◆ What is needed: In the entries below, locate the line with "Document page, 2001x1125 pixels.", then give again that line and all lines after it, exactly, with pictures omitted.

◆ Available records:
+---+
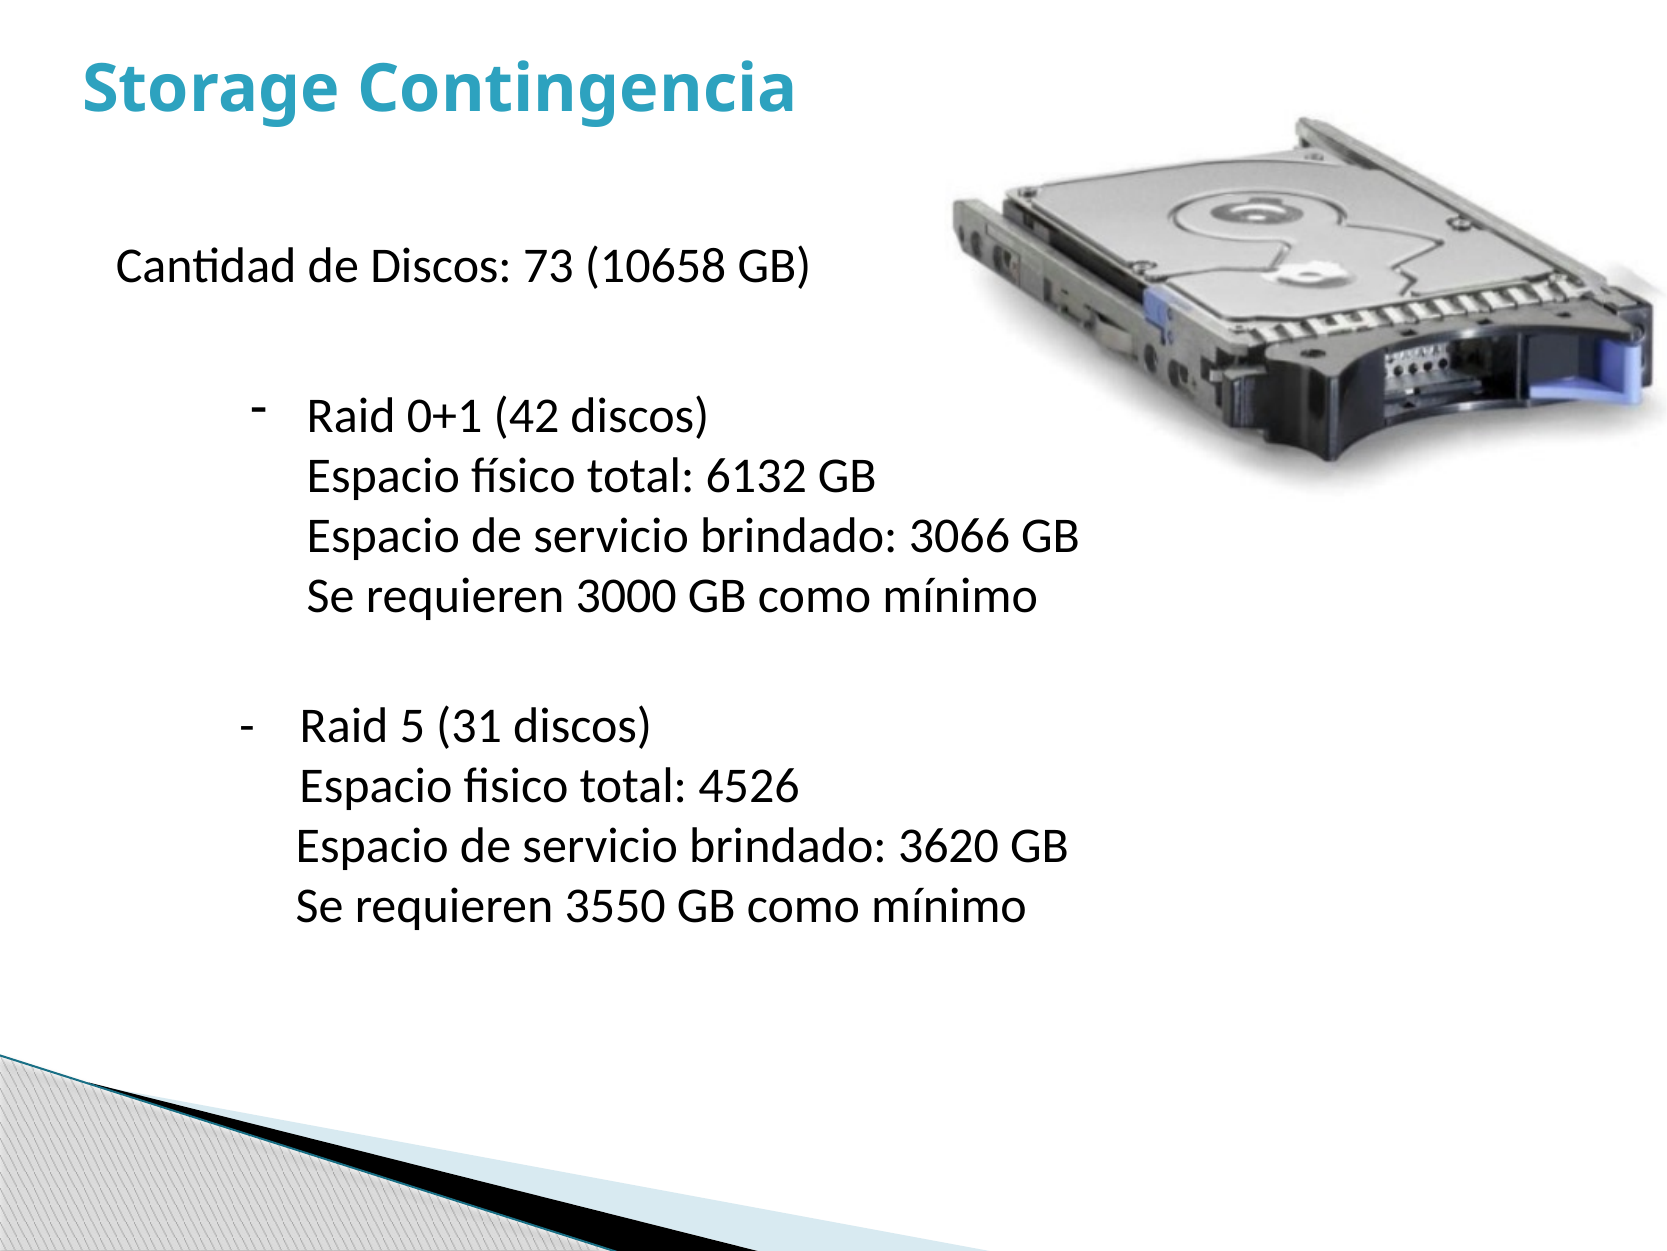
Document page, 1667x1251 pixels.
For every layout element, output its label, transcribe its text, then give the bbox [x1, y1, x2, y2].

text_box - Raid 5 (31 discos) Espacio fisico total: 4526 Espacio de servicio brindado: 3620 GB Se requieren 3550 GB como mínimo [100, 624, 1279, 940]
picture [944, 85, 1667, 504]
text_box Raid 0+1 (42 discos) Espacio físico total: 6132 GB Espacio de servicio brindado: 3066 GB Se requieren 3000 GB como mínimo [235, 375, 1181, 624]
text_box Cantidad de Discos: 73 (10658 GB) [100, 225, 938, 300]
text_box Storage Contingencia [65, 0, 1554, 171]
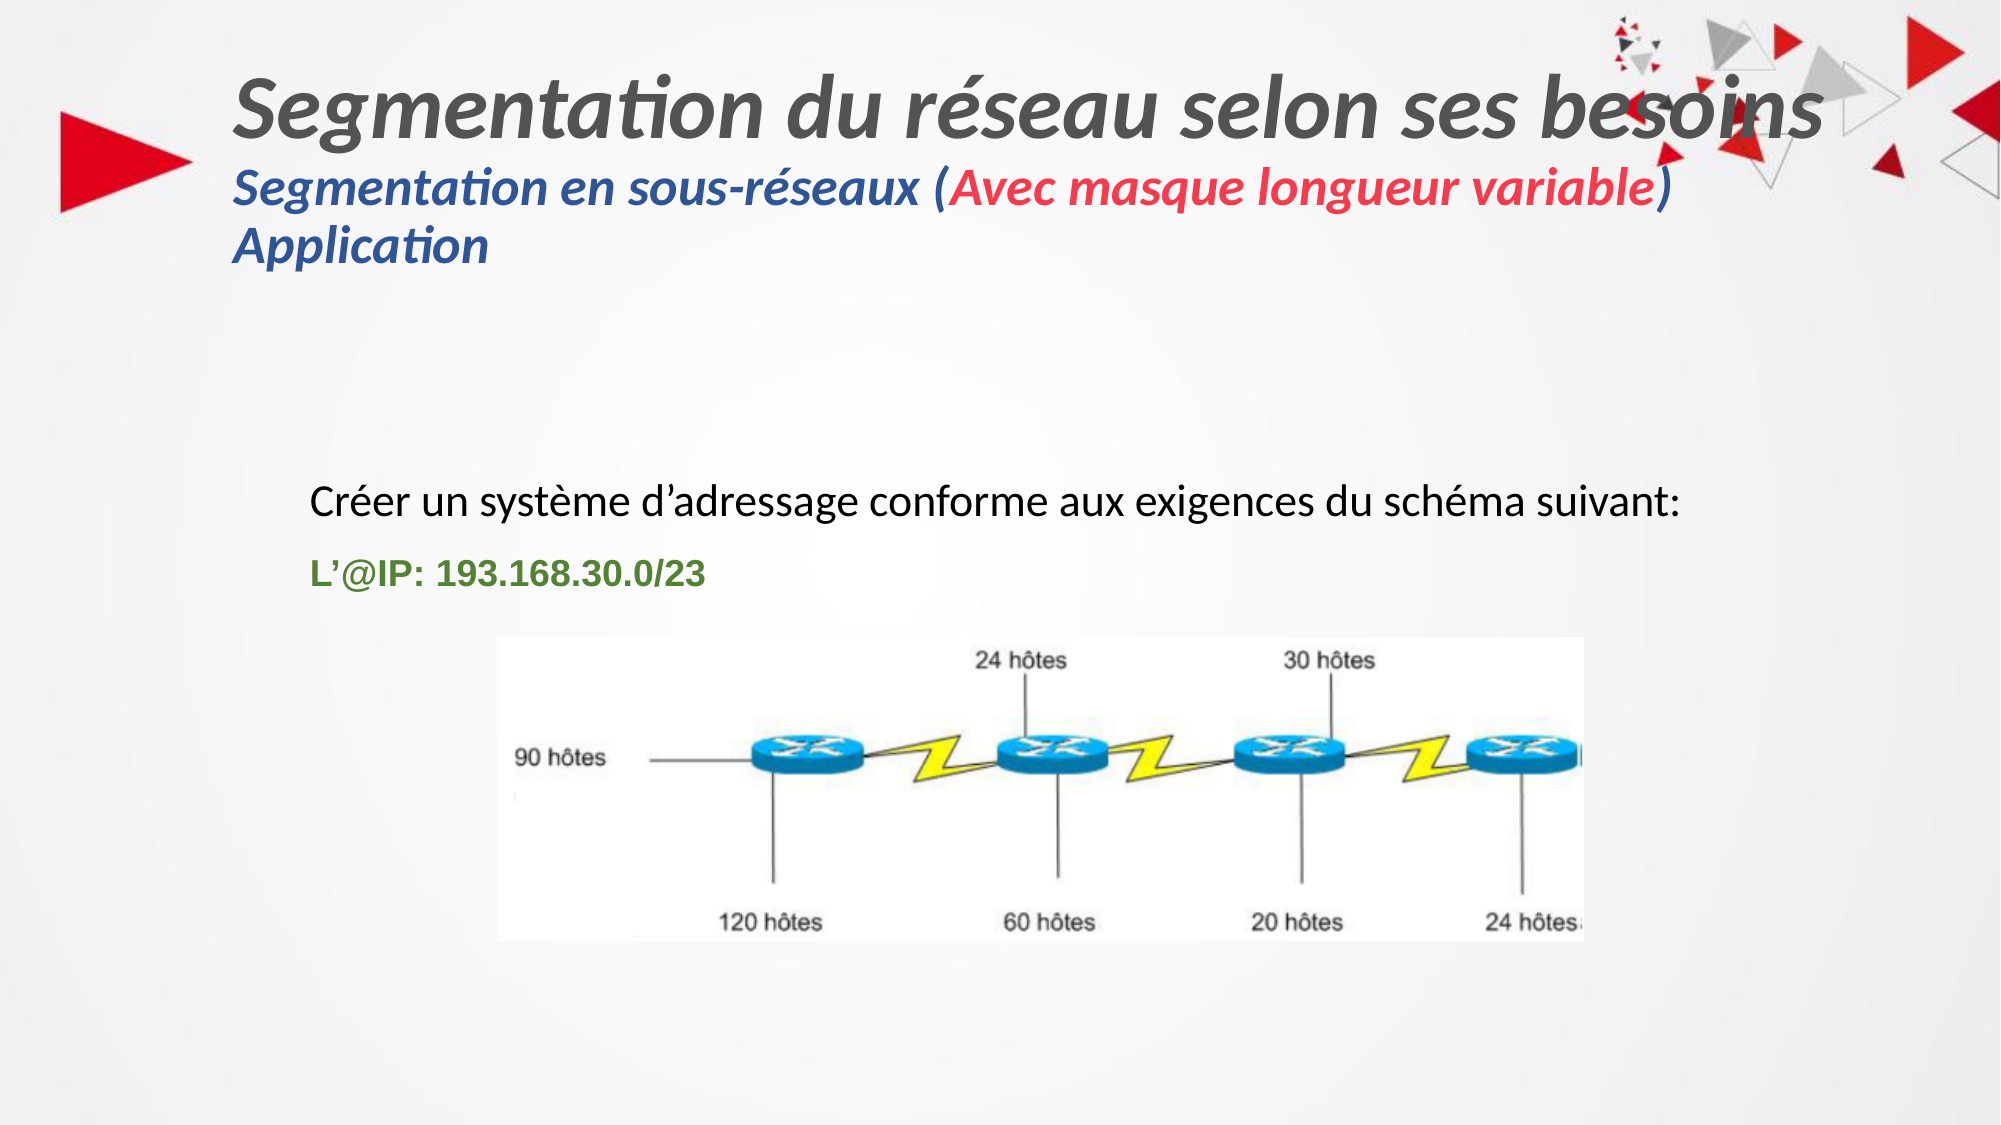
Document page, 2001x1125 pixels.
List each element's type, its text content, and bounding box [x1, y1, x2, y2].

text_box Créer un système d’adressage conforme aux exigences du schéma suivant: [294, 463, 1762, 534]
text_box Segmentation du réseau selon ses besoins Segmentation en sous-réseaux (Avec masque longueur variable) Application [219, 52, 1945, 270]
picture [0, 0, 2001, 1125]
text_box L’@IP: 193.168.30.0/23 [294, 541, 1222, 602]
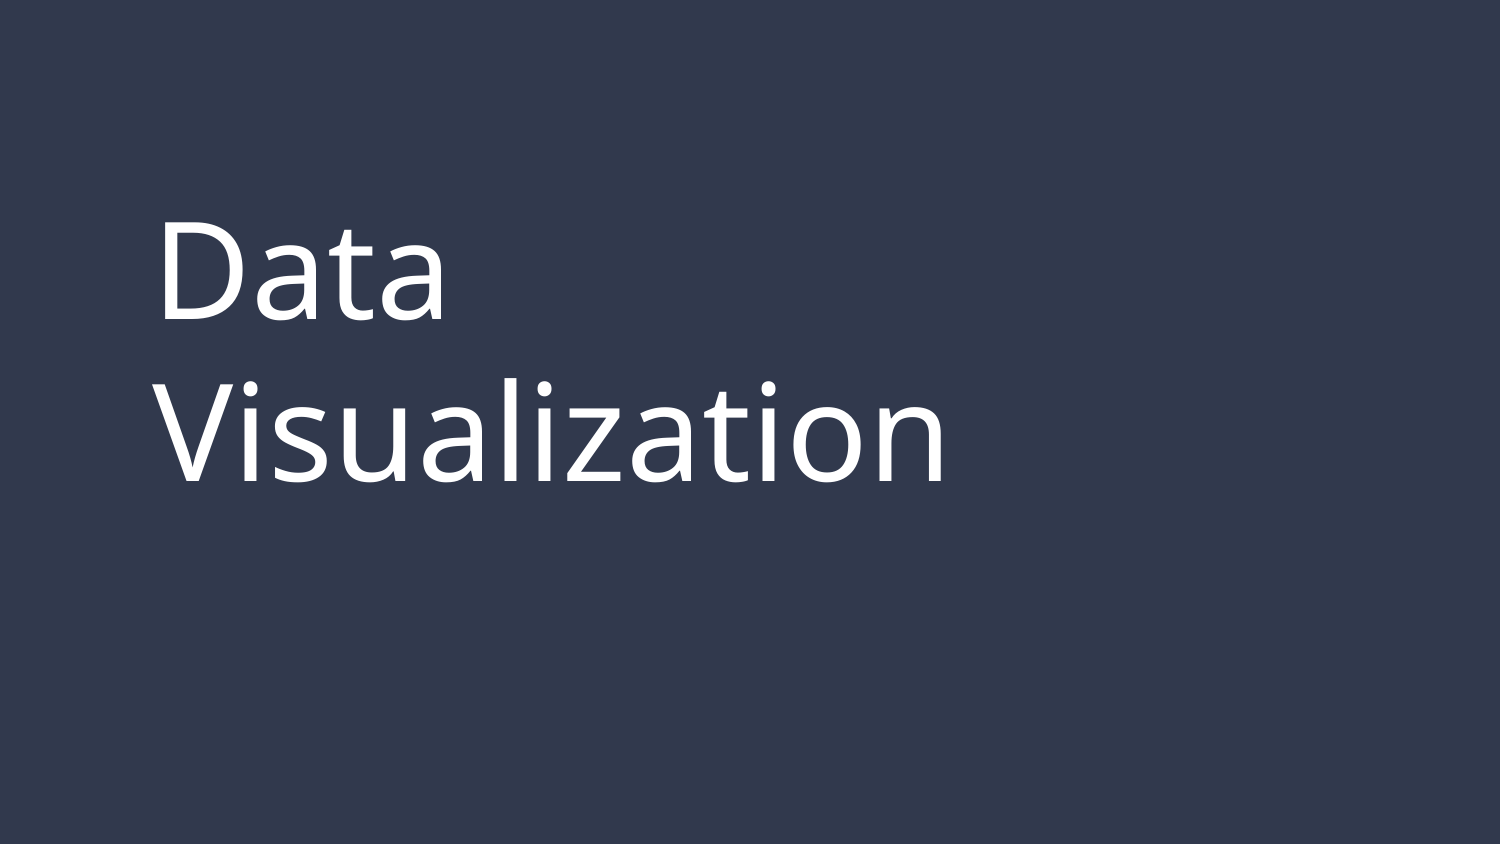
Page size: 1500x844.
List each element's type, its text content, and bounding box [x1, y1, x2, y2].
+---+
◆ Response to the task:
Document page, 2001x1125 pixels.
List each element's type, its text content, and bounding box [x1, y1, x2, y2].

text_box Créer un système d’adressage conforme aux exigences du schéma suivant: [294, 463, 1762, 534]
text_box Segmentation du réseau selon ses besoins Segmentation en sous-réseaux (Avec masque longueur variable) Application [219, 52, 1945, 270]
picture [0, 0, 2001, 1125]
text_box L’@IP: 193.168.30.0/23 [294, 541, 1222, 602]
Page size: 1500x844.
List each element's type, its text content, and bounding box [x1, y1, x2, y2].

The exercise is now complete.